問題文 a: 「order: Asparagales」を含む行からリストの最後までを、両端を含めて書き直してください。その際「family」をすべて「科」と入れ替え、ほかは一切変えず、画像は省いてください。

本文抜粋:

● ● ● ●

2022/05/11(水) - 08:46
シチリア島に渡ったジロ4日目に、エトナを舞台にした大逃げ決まる。レナード・ケムナ(ドイツ、ボーラ・ハンスグローエ)がグランツール区間2勝目を挙げ、スプリントで敗れたフアン・ロペス(スペイン、トレック・セガフレード)が涙のマリアローザ獲得に成功した。
ハンガリーでの3日間と移動日を挟み、いよいよジロ・デ・イタリアは母国イタリアへと凱旋した。舞台は「長靴」に喩えられるイタリアのつま先部分に位置し、ヴィンチェンツォ・ニバリ(アスタナ・カザフスタン)を輩出したシチリア島。その代名詞でもある活火山エトナに登りつめる、今大会最初の頂上フィニッシュで逃げを狙うチームの思惑が激しく交錯した。
様々なアプローチが存在するエトナ山だが、ジロ2022年大会で登るのは2018年大会と同じ西側のラガルナから登坂を始め、残り14km地点からはアルベルト・コンタドールが制した2011年と同じ「ニコロージ・スロープ」と呼ばれるルート(距離22.8km/平均勾配5.9%)。登坂距離は20kmオーバーであるものの、平均勾配が6%と緩く、更にフィニッシュ前は緩斜面が続くため総合バトルはやや勃発しにくい。それもあって、この日は大逃げを狙う選手がレース序盤に激しいアタック合戦を繰り広げることとなる。

● ● ● ●

問題文 b:
記事について、次の問いに答えてください。
(i) レナード・ケムナの所属チームはどこですか。
(ii) 「ニコロージ・スロープ」と呼ばれるルートの平均勾配は何%ですか。
(iii) 2011年にこのルートを使った大会を制したのは誰ですか。

課題データ:
● ● ● ●

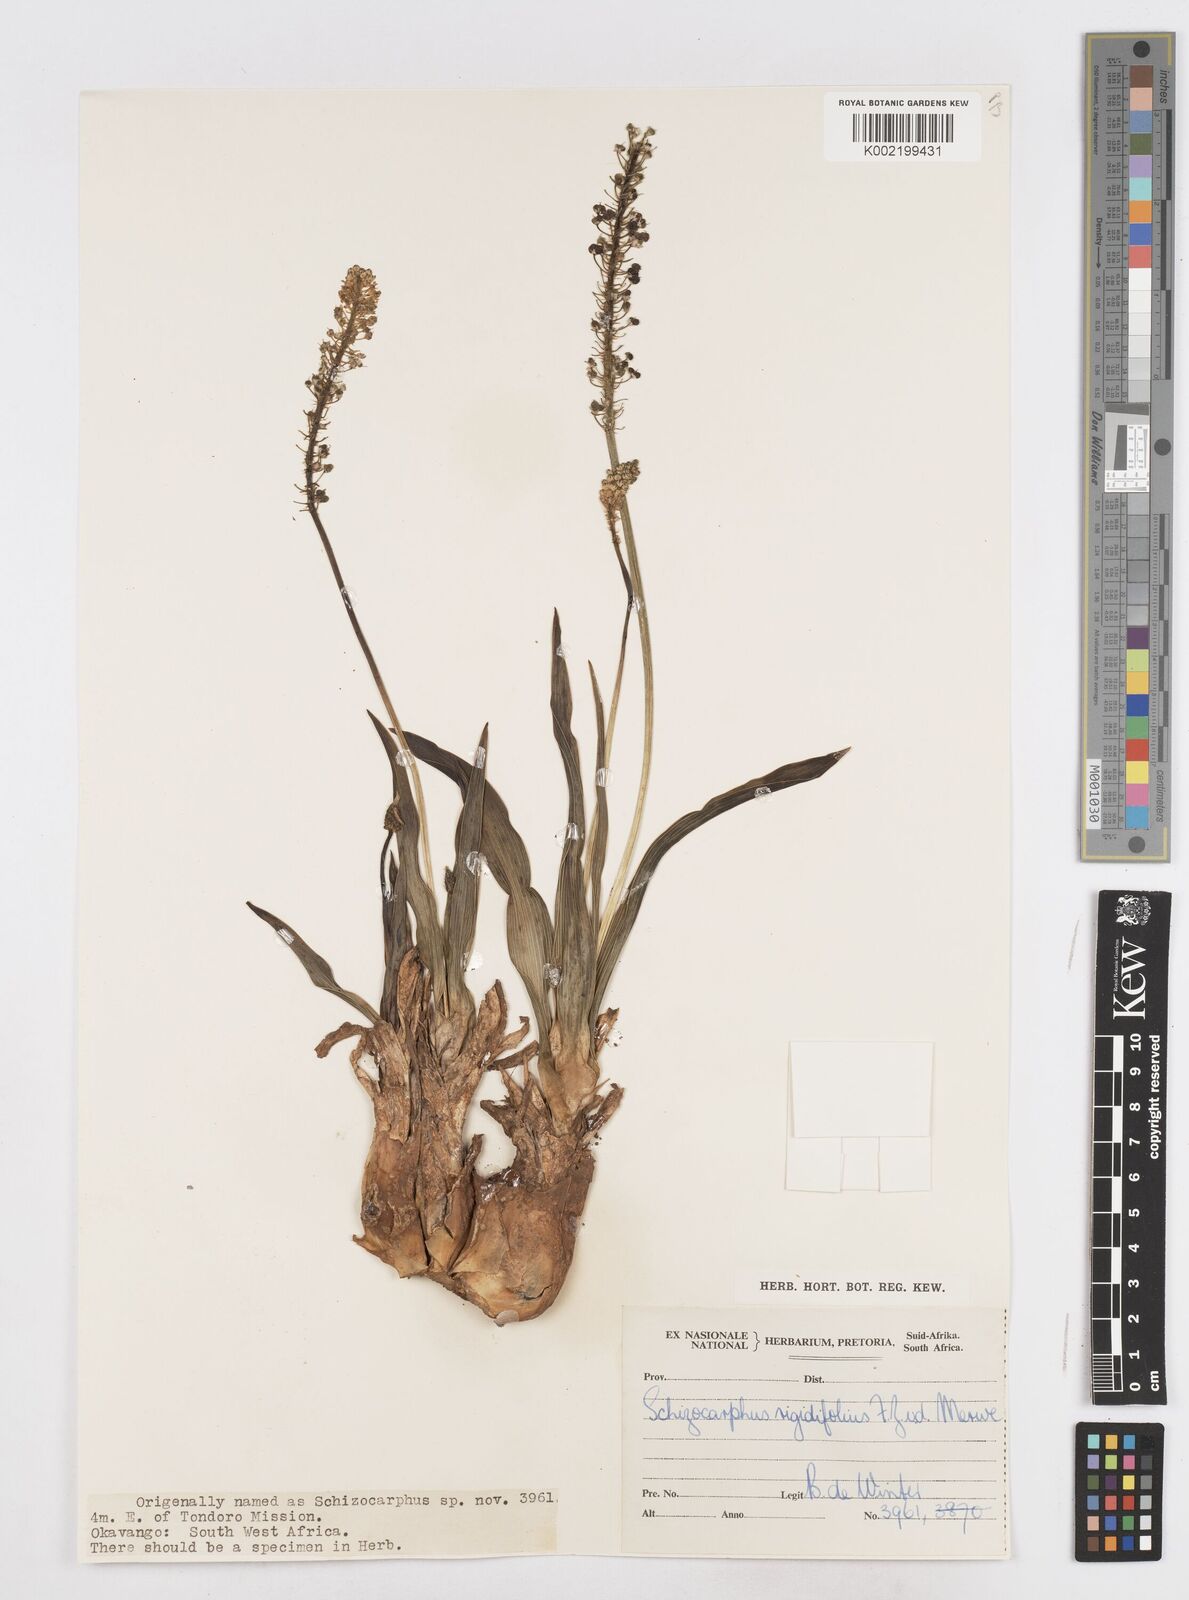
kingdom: Plantae
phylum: Tracheophyta
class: Liliopsida
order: Asparagales
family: Asparagaceae
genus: Schizocarphus
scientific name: Schizocarphus nervosus
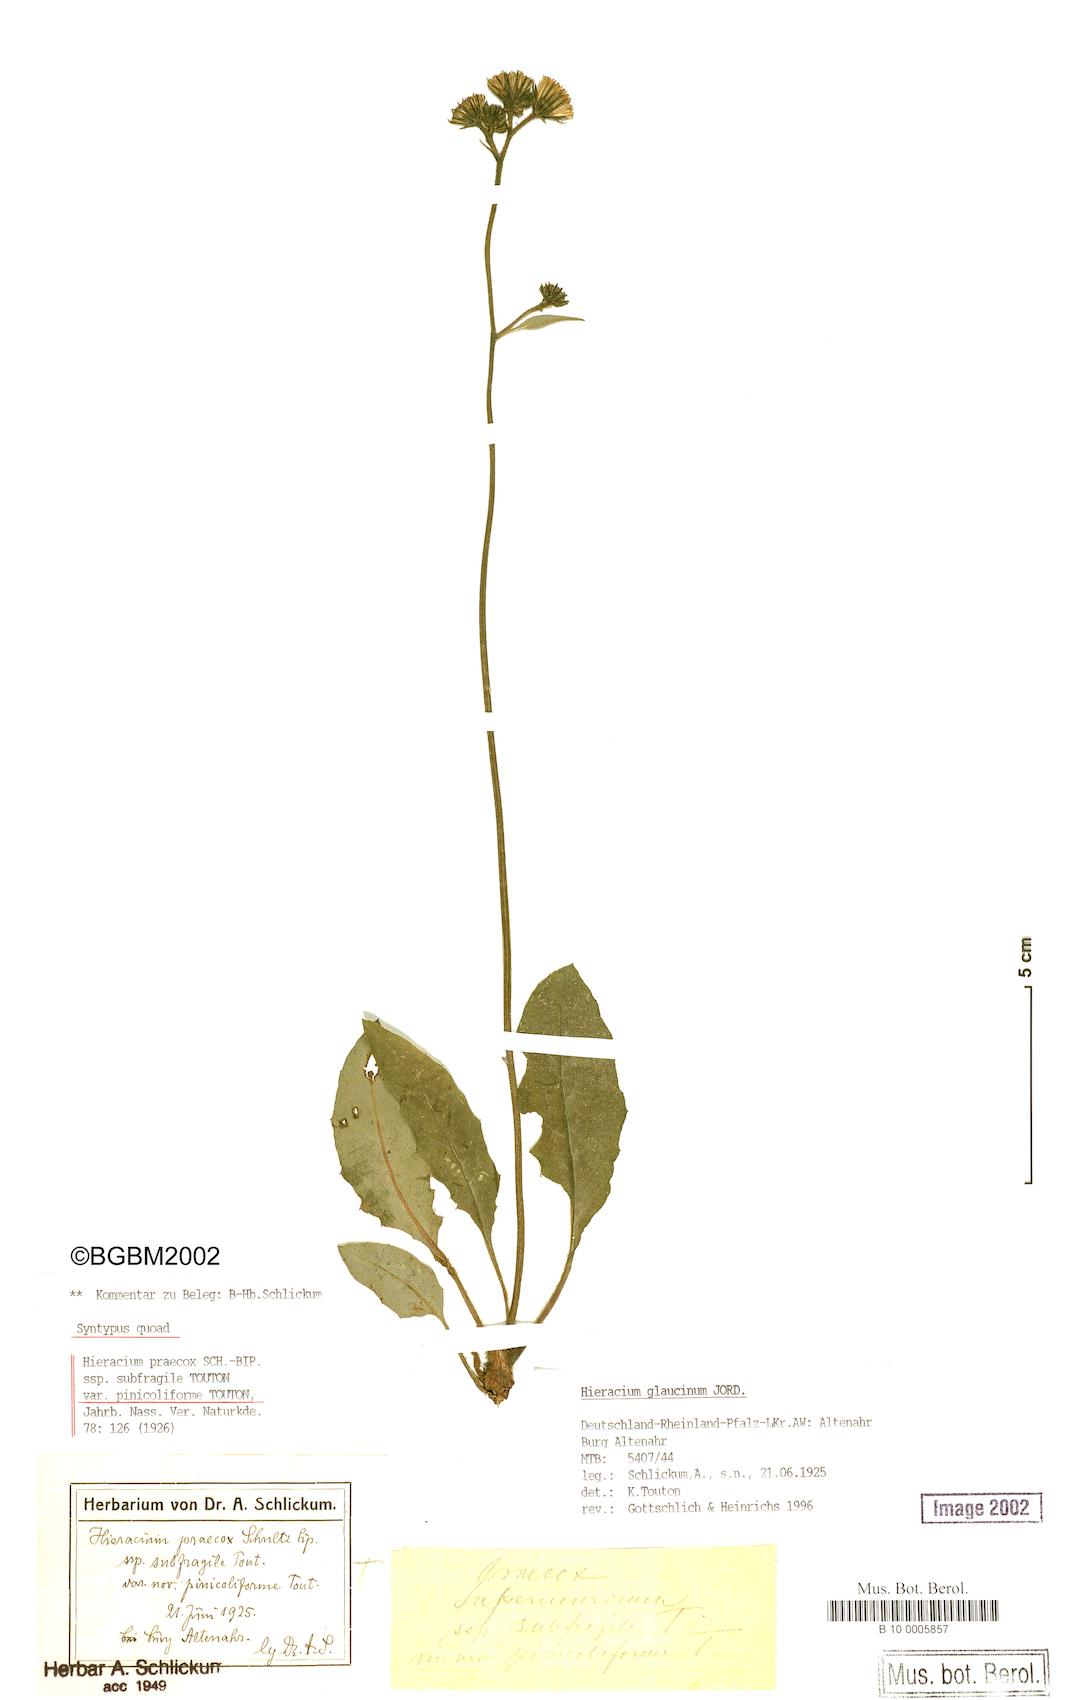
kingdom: Plantae
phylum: Tracheophyta
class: Magnoliopsida
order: Asterales
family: Asteraceae
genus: Hieracium
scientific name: Hieracium glaucinum
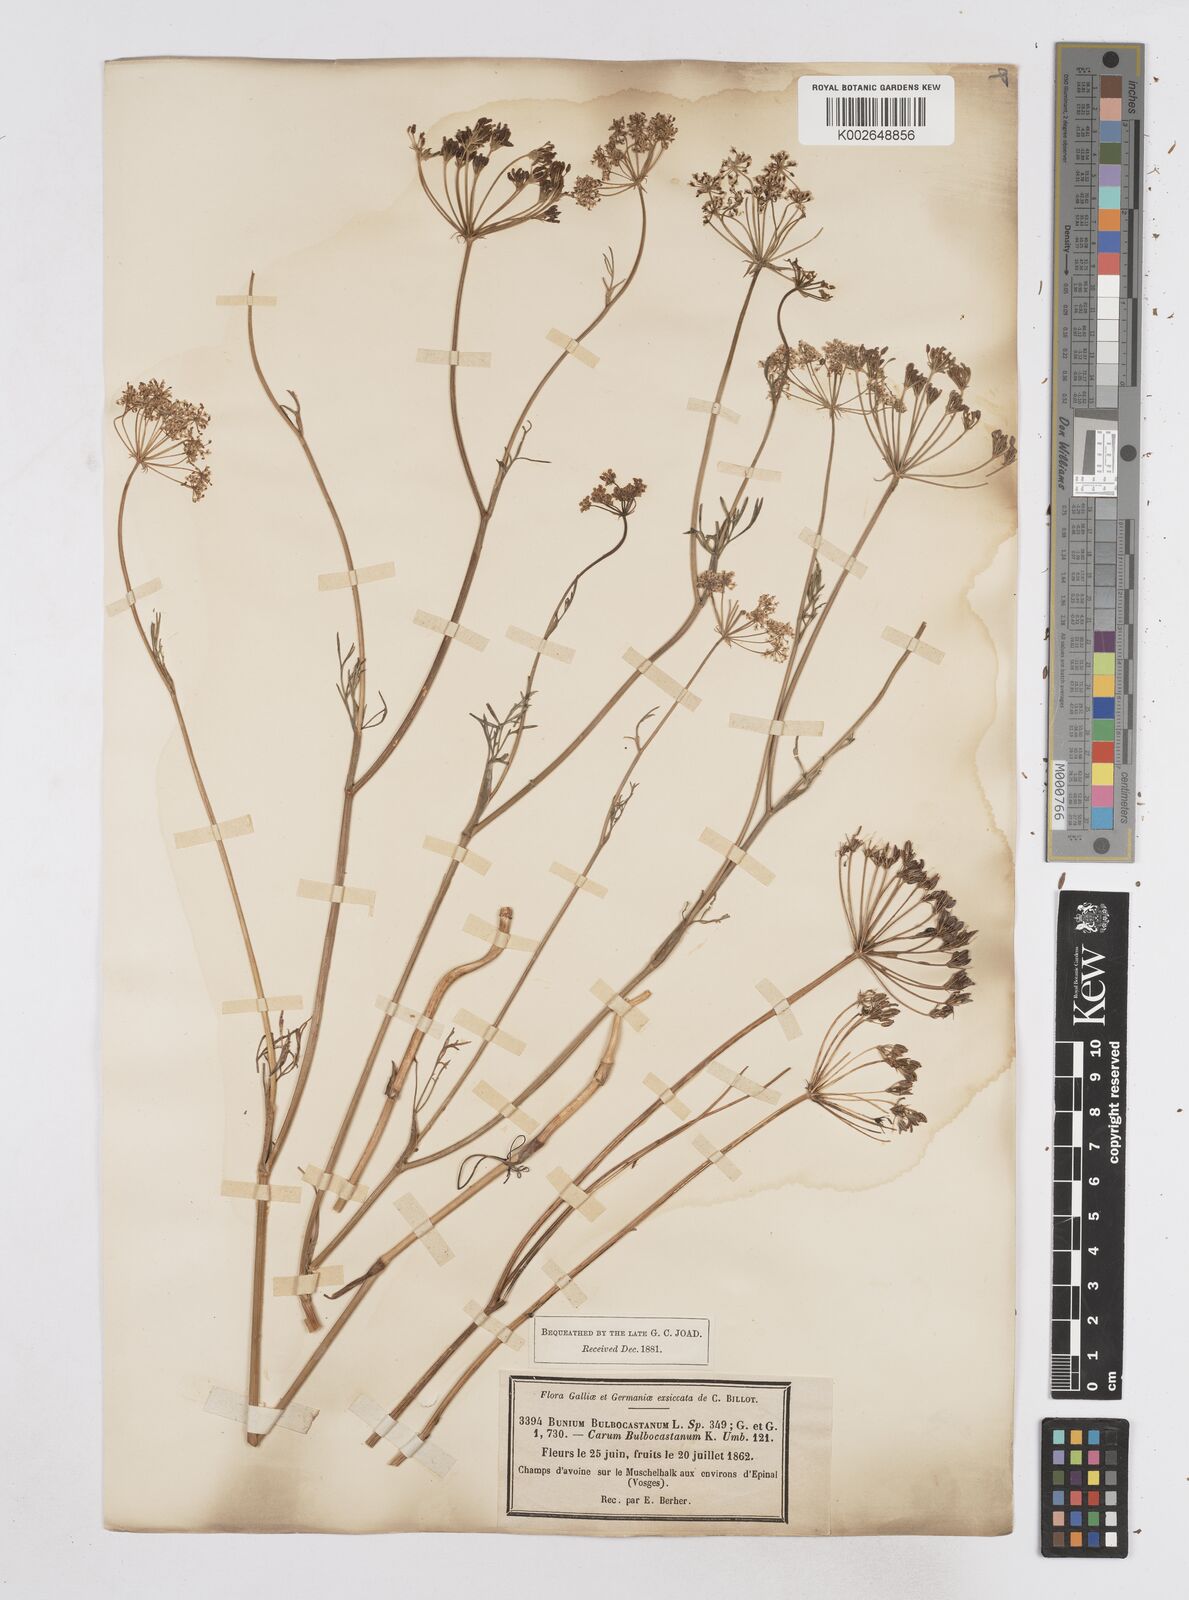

● ● ● ●

解答 a:
order: Asparagales
科: Asparagaceae
genus: Schizocarphus
scientific name: Schizocarphus nervosus
kingdom: Plantae
phylum: Tracheophyta
class: Magnoliopsida
order: Asterales
科: Asteraceae
genus: Hieracium
scientific name: Hieracium glaucinum

解答 b:
(i) ボーラ・ハンスグローエ
(ii) 5.9%
(iii) アルベルト・コンタドール